Carl Cyril Wilton was a prolific cover artist for Pan Books from 1951, his earliest covers
including O. Henry’s The Four Million, the anonymously edited Tales of the Supernatural and Agatha Christie’s Cards on the Table, the first of many crime novels Wilton was to illustrate. His Pan work encompassed novels by Georges Simenon, Rex Stout, Anthony Gilbert, Eric Linklater, M. G. Eberhart, Leslie Charteris, Nigel Balchin, Philip Woodruff, Patrick Quentin and Ronald Knox, although he also illustrated works by C. S. Lewis, Noel Coward and Walter de la Mare amongst others.
Wilton was also responsible for many of Great Pan’s classic war covers, including Paul Brickhill’s The Dam Busters, Guy Gibson’s Enemy Coast Ahead and Russell Braddon’s The Naked Island.
His last Pan covers appeared in 1957, after which he seems to have disappeared entirely from the paperback cover market.
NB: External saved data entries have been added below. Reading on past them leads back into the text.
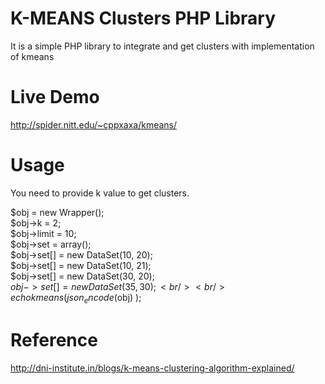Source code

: # K-MEANS Clusters PHP Library
It is a simple PHP library to integrate and get clusters with implementation of kmeans

# Live Demo
http://spider.nitt.edu/~cppxaxa/kmeans/

# Usage
You need to provide k value to get clusters.

$obj = new Wrapper();<br/>
$obj->k = 2;<br/>
$obj->limit = 10;<br/>
$obj->set = array();<br/>
$obj->set[] = new DataSet(10, 20);<br/>
$obj->set[] = new DataSet(10, 21);<br/>
$obj->set[] = new DataSet(30, 20);<br/>
$obj->set[] = new DataSet(35, 30);<br/>
<br/>
echo kmeans( json_encode($obj) );<br/>

# Reference
http://dni-institute.in/blogs/k-means-clustering-algorithm-explained/
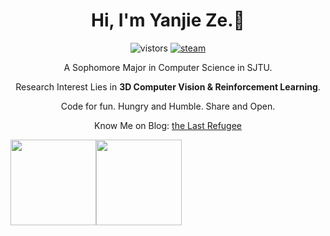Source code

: <h1 align="center">Hi, I'm Yanjie Ze.👋 </h3>
<p align="center">
  <img src="https://visitor-badge.glitch.me/badge?page_id=YanjieZe" alt="vistors" />
  <a href="https://steamcommunity.com/profiles/76561198293759746/"><img src="https://img.shields.io/badge/@ZYJesus-1DA1F2?style=flat&logo=Steam&logoColor=black" alt="steam"/></a>
</p>
<p align="center"> A Sophomore Major in Computer Science in SJTU. </p>
<p align="center"> Research Interest Lies in <strong>3D Computer Vision & Reinforcement Learning</strong>. </p>

<p align="center"> Code for fun. Hungry and Humble. Share and Open. <p> 
<p align="center"> Know Me on Blog: <a href ="https://yanjieze.xyz">the Last Refugee </a> </p>

<img align="" height="137px" src="https://github-readme-stats.vercel.app/api?username=YanjieZe&hide_title=true&hide_border=true&show_icons=true&include_all_commits=true&line_height=21&theme=algolia&locale=en" /><img align="" height="137px" src="https://github-readme-stats.vercel.app/api/top-langs/?username=YanjieZe&hide=Tex,javascript,html,Makefile，Jupyter Notebook&langs_count=8&hide_title=true&hide_border=true&layout=compact&theme=algolia&locale=en" />
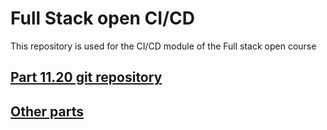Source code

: # Full Stack open CI/CD
This repository is used for the CI/CD module of the Full stack open course

## [Part 11.20 git repository](https://github.com/phoopies/full-stack-open-part11-20)

## [Other parts](https://github.com/phoopies/mooc_fullstackopen)
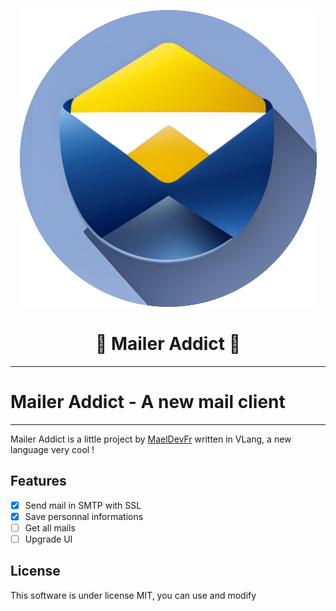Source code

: <p align="center">
  <img src="/docs/logo.png" alt="Sublime's custom image"/>
  <h1 align="center">📧 Mailer Addict 📧</h1>
</p>

---

# Mailer Addict - A new mail client

---

Mailer Addict is a little project by [MaelDevFr](https://github.com/MaelDevFr) written in VLang, a new language very cool !


## Features

- [x] Send mail in SMTP with SSL
- [x] Save personnal informations
- [ ] Get all mails
- [ ] Upgrade UI

## License

This software is under license MIT, you can use and modify
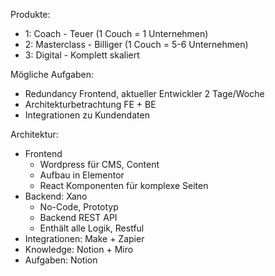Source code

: Produkte:

- 1: Coach - Teuer (1 Couch = 1 Unternehmen)
- 2: Masterclass - Billiger (1 Couch = 5-6 Unternehmen)
- 3: Digital - Komplett skaliert

Mögliche Aufgaben:

- Redundancy Frontend, aktueller Entwickler 2 Tage/Woche
- Architekturbetrachtung FE + BE
- Integrationen zu Kundendaten

Architektur:

- Frontend
   - Wordpress für CMS, Content
   - Aufbau in Elementor
   - React Komponenten für komplexe Seiten
- Backend: Xano
   - No-Code, Prototyp
   - Backend REST API
   - Enthält alle Logik, Restful
- Integrationen: Make + Zapier
- Knowledge: Notion + Miro
- Aufgaben: Notion

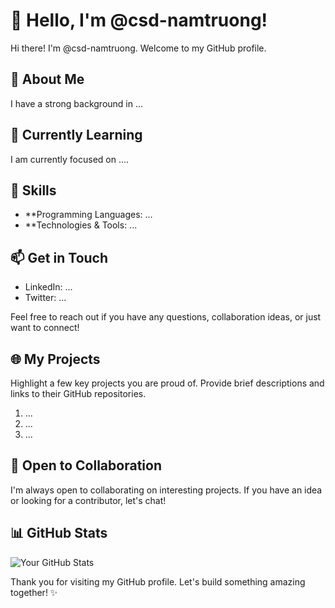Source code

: # 👋 Hello, I'm @csd-namtruong!


Hi there! I'm @csd-namtruong. Welcome to my GitHub profile.

## 🚀 About Me

I have a strong background in ...

## 🌱 Currently Learning

I am currently focused on ....

## 🔧 Skills

- **Programming Languages: ...
- **Technologies & Tools: ...

## 📫 Get in Touch

- LinkedIn: ...
- Twitter: ...

Feel free to reach out if you have any questions, collaboration ideas, or just want to connect!

## 🌐 My Projects

Highlight a few key projects you are proud of. Provide brief descriptions and links to their GitHub repositories.

1. ...
2. ...
3. ...

## 🤝 Open to Collaboration

I'm always open to collaborating on interesting projects. If you have an idea or looking for a contributor, let's chat!

## 📊 GitHub Stats

![Your GitHub Stats](https://github-readme-stats.vercel.app/api?username=csd-namtruong&show_icons=true&hide_title=true&hide_border=true)

Thank you for visiting my GitHub profile. Let's build something amazing together! ✨
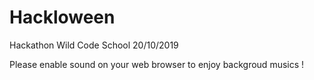 # Hackloween
Hackathon Wild Code School 20/10/2019

Please enable sound on your web browser to enjoy backgroud musics !
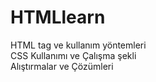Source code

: # HTMLlearn
HTML tag ve kullanım yöntemleri
<br>
CSS Kullanımı ve Çalışma şekli
<Br>
 Alıştırmalar ve Çözümleri

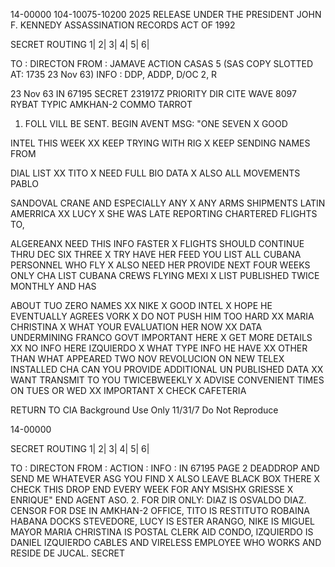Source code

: 14-00000
104-10075-10200
2025 RELEASE UNDER THE PRESIDENT JOHN F. KENNEDY ASSASSINATION RECORDS ACT OF 1992

SECRET
ROUTING
1|
2|
3|
4|
5|
6|

TO : DIRECTON
FROM : JAMAVE
ACTION CASAS 5 (SAS COPY SLOTTED AT: 1735 23 Nov 63)
INFO : DDP, ADDP, D/OC 2, R

23 Nov 63 IN 67195
SECRET 231917Z
PRIORITY DIR CITE WAVE 8097
RYBAT TYPIC AMKHAN-2 COMMO TARROT

1. FOLL VILL BE SENT. BEGIN AVENT MSG: "ONE SEVEN X GOOD

INTEL THIS WEEK XX KEEP TRYING WITH RIG X KEEP SENDING NAMES FROM

DIAL LIST XX TITO X NEED
FULL BIO DATA X ALSO ALL MOVEMENTS PABLO

SANDOVAL CRANE AND ESPECIALLY ANY X ANY ARMS SHIPMENTS LATIN
AMERRICA XX LUCY X SHE WAS LATE REPORTING CHARTERED FLIGHTS TO,

ALGEREANX NEED THIS INFO FASTER X FLIGHTS SHOULD CONTINUE THRU
DEC SIX THREE X TRY HAVE HER FEED YOU LIST ALL CUBANA PERSONNEL
WHO FLY X ALSO NEED HER PROVIDE NEXT FOUR WEEKS ONLY CHA LIST
CUBANA CREWS FLYING MEXI X LIST PUBLISHED TWICE MONTHLY AND HAS

ABOUT TUO ZERO NAMES XX NIKE X GOOD INTEL X HOPE
HE EVENTUALLY AGREES VORK X DO NOT PUSH HIM TOO HARD XX MARIA
CHRISTINA X WHAT YOUR EVALUATION HER NOW XX DATA UNDERMINING FRANCO
GOVT IMPORTANT HERE X GET MORE DETAILS XX NO INFO HERE IZQUIERDO
X WHAT TYPE INFO HE HAVE XX OTHER THAN WHAT APPEARED TWO NOV
REVOLUCION ON NEW TELEX INSTALLED CHA CAN YOU PROVIDE ADDITIONAL
UN PUBLISHED DATA XX WANT TRANSMIT TO YOU TWICEBWEEKLY X ADVISE
CONVENIENT TIMES ON TUES OR WED XX IMPORTANT X CHECK CAFETERIA

RETURN TO CIA
Background Use Only 11/31/7
Do Not Reproduce

14-00000

SECRET
ROUTING
1|
2|
3|
4|
5|
6|

TO : DIRECTON
FROM :
ACTION :
INFO :
IN 67195 PAGE 2
DEADDROP AND SEND ME WHATEVER ASG YOU FIND X ALSO LEAVE BLACK BOX
THERE X CHECK THIS DROP END EVERY WEEK FOR ANY MSISHX GRIESSE
X ENRIQUE" END AGENT ASO.
2. FOR DIR ONLY: DIAZ IS OSVALDO DIAZ. CENSOR FOR DSE IN
AMKHAN-2 OFFICE, TITO IS RESTITUTO ROBAINA HABANA DOCKS STEVEDORE,
LUCY IS ESTER ARANGO, NIKE IS MIGUEL MAYOR MARIA CHRISTINA IS
POSTAL CLERK AID CONDO, IZQUIERDO IS DANIEL IZQUIERDO CABLES AND
VIRELESS EMPLOYEE WHO WORKS AND RESIDE DE JUCAL.
SECRET

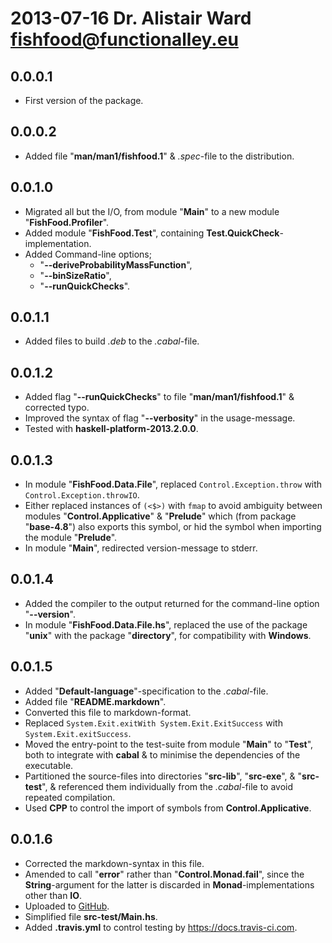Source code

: # 2013-07-16 Dr. Alistair Ward <fishfood@functionalley.eu>

## 0.0.0.1
* First version of the package.

## 0.0.0.2
* Added file "**man/man1/fishfood.1**" & *.spec*-file to the distribution.

## 0.0.1.0
* Migrated all but the I/O, from module "**Main**" to a new module "**FishFood.Profiler**".
* Added module "**FishFood.Test**", containing **Test.QuickCheck**-implementation.
* Added Command-line options;
	+ "**--deriveProbabilityMassFunction**",
	+ "**--binSizeRatio**",
	+ "**--runQuickChecks**".

## 0.0.1.1
* Added files to build *.deb* to the *.cabal*-file.

## 0.0.1.2
* Added flag "**--runQuickChecks**" to file "**man/man1/fishfood.1**" & corrected typo.
* Improved the syntax of flag "**--verbosity**" in the usage-message.
* Tested with **haskell-platform-2013.2.0.0**.

## 0.0.1.3
* In module "**FishFood.Data.File**", replaced `Control.Exception.throw` with `Control.Exception.throwIO`.
* Either replaced instances of `(<$>)` with `fmap` to avoid ambiguity between modules "**Control.Applicative**" & "**Prelude**" which (from package "**base-4.8**") also exports this symbol, or hid the symbol when importing the module "**Prelude**".
* In module "**Main**", redirected version-message to stderr.

## 0.0.1.4
* Added the compiler to the output returned for the command-line option "**--version**".
* In module "**FishFood.Data.File.hs**", replaced the use of the package "**unix**" with the package "**directory**", for compatibility with **Windows**.

## 0.0.1.5
* Added "**Default-language**"-specification to the *.cabal*-file.
* Added file "**README.markdown**".
* Converted this file to markdown-format.
* Replaced `System.Exit.exitWith System.Exit.ExitSuccess` with `System.Exit.exitSuccess`.
* Moved the entry-point to the test-suite from module "**Main**" to "**Test**", both to integrate with **cabal** & to minimise the dependencies of the executable.
* Partitioned the source-files into directories "**src-lib**", "**src-exe**", & "**src-test**", & referenced them individually from the *.cabal*-file to avoid repeated compilation.
* Used **CPP** to control the import of symbols from **Control.Applicative**.

## 0.0.1.6
* Corrected the markdown-syntax in this file.
* Amended to call "**error**" rather than "**Control.Monad.fail**", since the **String**-argument for the latter is discarded in **Monad**-implementations other than **IO**.
* Uploaded to [GitHub](https://github.com/functionalley/FishFood.git).
* Simplified file **src-test/Main.hs**.
* Added **.travis.yml** to control testing by <https://docs.travis-ci.com>.

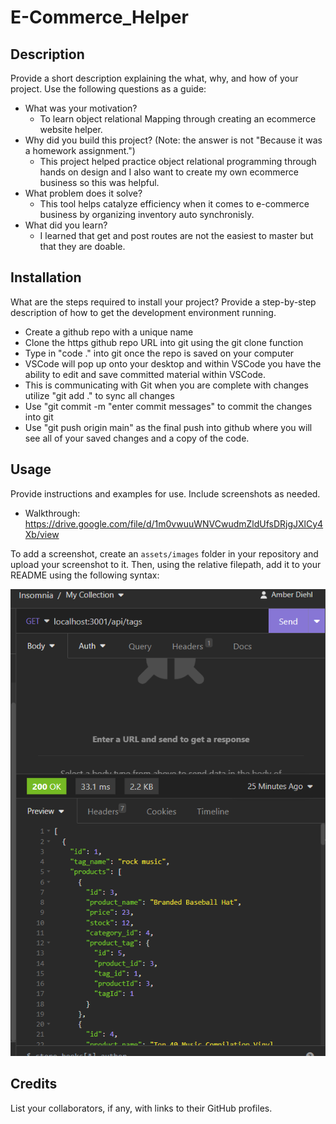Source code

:# E-Commerce_Helper

## Description
Provide a short description explaining the what, why, and how of your project. Use the following questions as a guide:
- What was your motivation?
    - To learn object relational Mapping through creating an ecommerce website helper.
- Why did you build this project? (Note: the answer is not "Because it was a homework assignment.")
    - This project helped practice object relational programming through hands on design and I also want to create my own ecommerce business so this was helpful.
- What problem does it solve?
    - This tool helps catalyze efficiency when it comes to e-commerce business by organizing inventory auto synchronisly. 
- What did you learn?
    - I learned that get and post routes are not the easiest to master but that they are doable. 

## Installation
What are the steps required to install your project? Provide a step-by-step description of how to get the development environment running.
- Create a github repo with a unique name
- Clone the https github repo URL into git using the git clone function
- Type in "code ." into git once the repo is saved on your computer
- VSCode will pop up onto your desktop and within VSCode you have the ability to edit and save committed material within VSCode.
- This is communicating with Git when you are complete with changes utilize "git add ." to sync all changes
- Use "git commit -m "enter commit messages" to commit the changes into git
- Use "git push origin main" as the final push into github where you will see all of your saved changes and a copy of the code.

## Usage
Provide instructions and examples for use. Include screenshots as needed.

- Walkthrough: https://drive.google.com/file/d/1m0vwuuWNVCwudmZldUfsDRjgJXlCy4Xb/view

To add a screenshot, create an `assets/images` folder in your repository and upload your screenshot to it. Then, using the relative filepath, add it to your README using the following syntax:


  ![alt text](/Images/preview.png)


## Credits
List your collaborators, if any, with links to their GitHub profiles.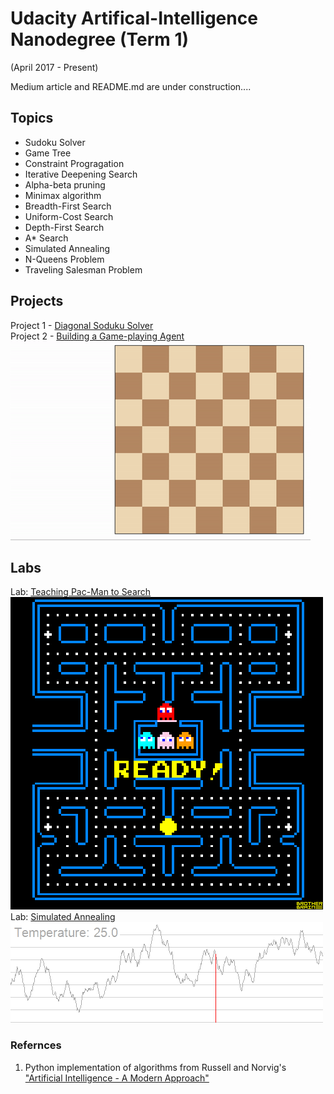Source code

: # Udacity Artifical-Intelligence Nanodegree (Term 1)  
(April 2017 - Present)

Medium article and README.md are under construction....  

## Topics  
* Sudoku Solver
* Game Tree
* Constraint Progragation
* Iterative Deepening Search
* Alpha-beta pruning
* Minimax algorithm
* Breadth-First Search  
* Uniform-Cost Search  
* Depth-First Search  
* A* Search
* Simulated Annealing 
* N-Queens Problem
* Traveling Salesman Problem

## Projects  
Project 1 - [Diagonal Soduku Solver][1]  
Project 2 - [Building a Game-playing Agent][2]  
![Example game of Isolation](/project-2-isolation/viz.gif)

## Labs
Lab: [Teaching Pac-Man to Search][3]  
![Example Pacman](pacman.gif)  
Lab: [Simulated Annealing][4]  
![Example Simulated Annealing](/lab-2-simulated-annealing/SA_animation.gif)

### Refernces
1.  Python implementation of algorithms from Russell and Norvig's ["Artificial Intelligence - A Modern Approach"][5]


[//]: # (Links Section)
[1]:https://github.com/udacity/AIND-Sudoku
[2]:https://github.com/udacity/AIND-Isolation
[3]:http://inst.eecs.berkeley.edu/~cs188/pacman/project_overview.html
[4]:https://github.com/udacity/AIND-Simulated_Annealing
[5]:https://github.com/aimacode/aima-python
He had contemporaneously worked as a dust-jacket artist (e.g. The Bend in the Road by Margaret Ferguson, London, Cassell, 1954), but, beyond a handful of dustjackets, little is known about his activities for the next twenty years until his death in Hampstead, London, in 1Q 1977, aged 71.
Almost no biographical information on Wilton is known. He was born on 17 February 1906 and he was already an active commercial artist in the 1930s, presumably in advertising or illustration. He was to be found living at 8A Wentworth Studios, SW3 in 1936-37 and was living in a flat at 20 Roland Gardens, Kensington, in 1939.
He was active as an artist in the 1930s (e.g. the dustjacket for Steel Saraband by Roger Dataller, London, Thomas Nelson & Sons, 1938) and continued to work post-Pan. An original watercolour for the dustjacket of Donald Moore's Far Eastern Journal (London, Hodder & Stoughton, 1960), has been offered for sale.
Carl C Wilton could be found living with Kathleen M. Wilton at 13 Sloane Court, Chelsea S.W.3. in 1952/53.